======== Exercise materials ========

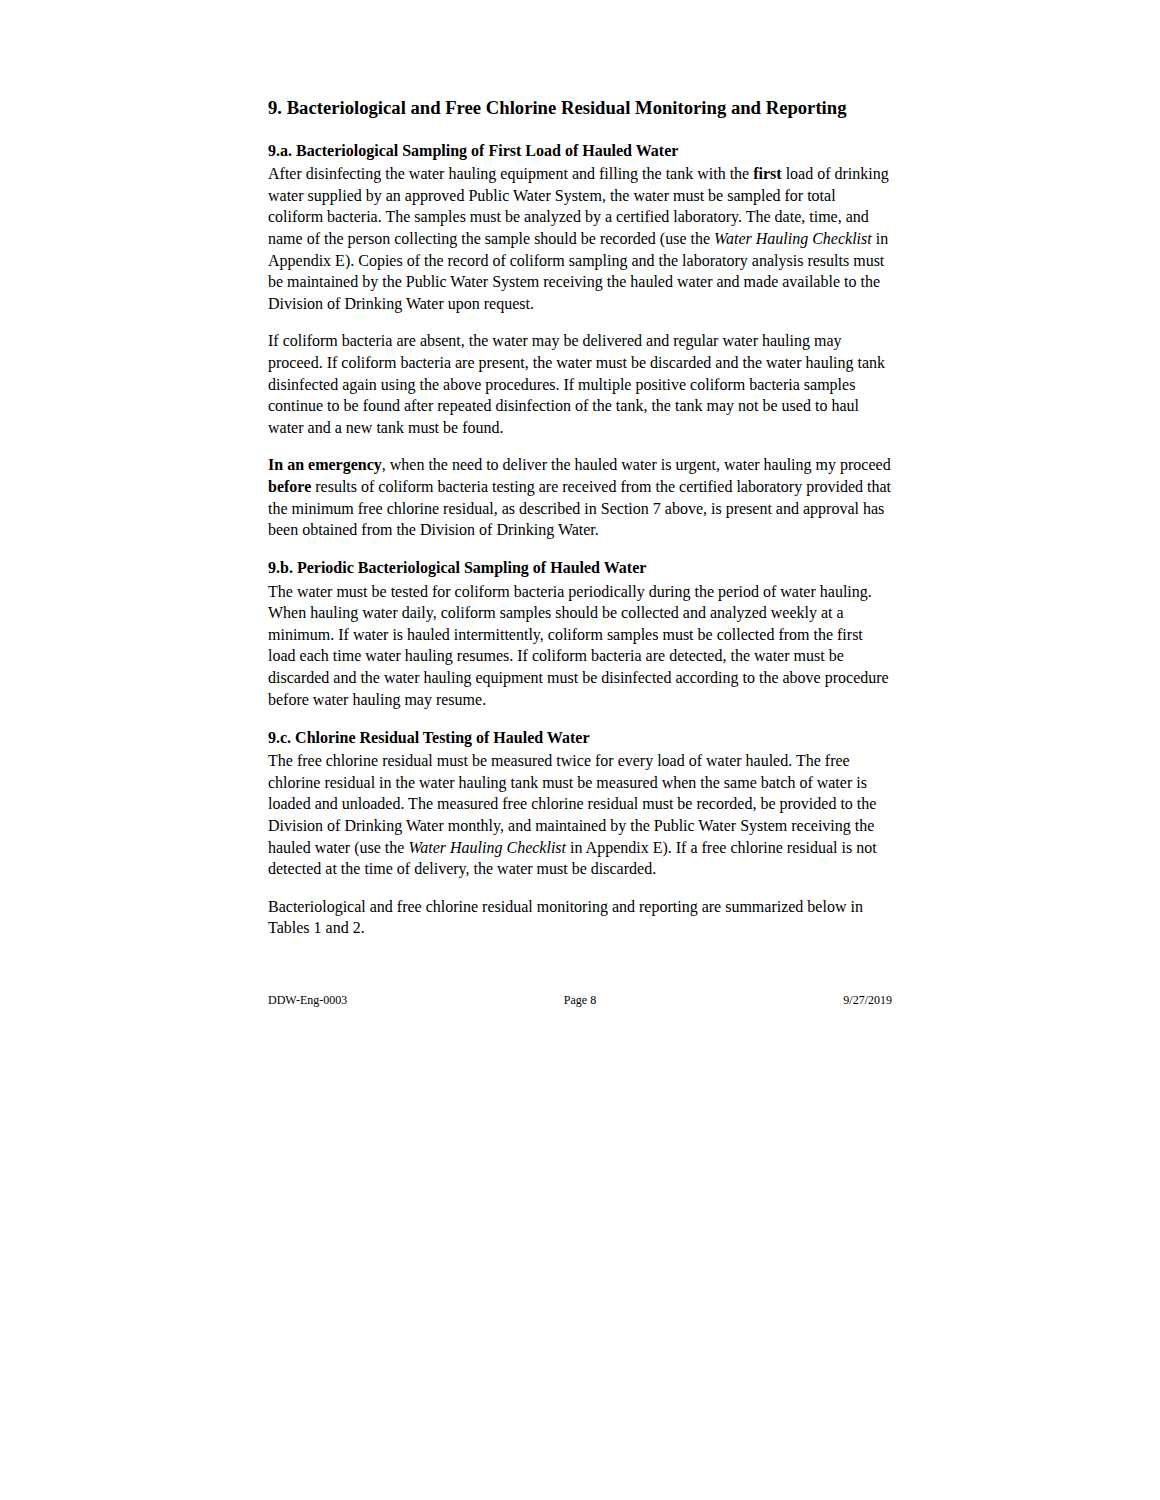9. Bacteriological and Free Chlorine Residual Monitoring and Reporting
9.a. Bacteriological Sampling of First Load of Hauled Water
After disinfecting the water hauling equipment and filling the tank with the first load of drinking water supplied by an approved Public Water System, the water must be sampled for total coliform bacteria. The samples must be analyzed by a certified laboratory. The date, time, and name of the person collecting the sample should be recorded (use the Water Hauling Checklist in Appendix E). Copies of the record of coliform sampling and the laboratory analysis results must be maintained by the Public Water System receiving the hauled water and made available to the Division of Drinking Water upon request.
If coliform bacteria are absent, the water may be delivered and regular water hauling may proceed. If coliform bacteria are present, the water must be discarded and the water hauling tank disinfected again using the above procedures. If multiple positive coliform bacteria samples continue to be found after repeated disinfection of the tank, the tank may not be used to haul water and a new tank must be found.
In an emergency, when the need to deliver the hauled water is urgent, water hauling my proceed before results of coliform bacteria testing are received from the certified laboratory provided that the minimum free chlorine residual, as described in Section 7 above, is present and approval has been obtained from the Division of Drinking Water.
9.b. Periodic Bacteriological Sampling of Hauled Water
The water must be tested for coliform bacteria periodically during the period of water hauling. When hauling water daily, coliform samples should be collected and analyzed weekly at a minimum. If water is hauled intermittently, coliform samples must be collected from the first load each time water hauling resumes. If coliform bacteria are detected, the water must be discarded and the water hauling equipment must be disinfected according to the above procedure before water hauling may resume.
9.c. Chlorine Residual Testing of Hauled Water
The free chlorine residual must be measured twice for every load of water hauled. The free chlorine residual in the water hauling tank must be measured when the same batch of water is loaded and unloaded. The measured free chlorine residual must be recorded, be provided to the Division of Drinking Water monthly, and maintained by the Public Water System receiving the hauled water (use the Water Hauling Checklist in Appendix E). If a free chlorine residual is not detected at the time of delivery, the water must be discarded.
Bacteriological and free chlorine residual monitoring and reporting are summarized below in Tables 1 and 2.
DDW-Eng-0003
Page 8
9/27/2019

========

Please let your answer be exactly the lines from the one holding "9.c. Chlorine Residual" through the last line of the entries above, both ends included.

9.c. Chlorine Residual Testing of Hauled Water
The free chlorine residual must be measured twice for every load of water hauled. The free chlorine residual in the water hauling tank must be measured when the same batch of water is loaded and unloaded. The measured free chlorine residual must be recorded, be provided to the Division of Drinking Water monthly, and maintained by the Public Water System receiving the hauled water (use the Water Hauling Checklist in Appendix E). If a free chlorine residual is not detected at the time of delivery, the water must be discarded.
Bacteriological and free chlorine residual monitoring and reporting are summarized below in Tables 1 and 2.
DDW-Eng-0003
Page 8
9/27/2019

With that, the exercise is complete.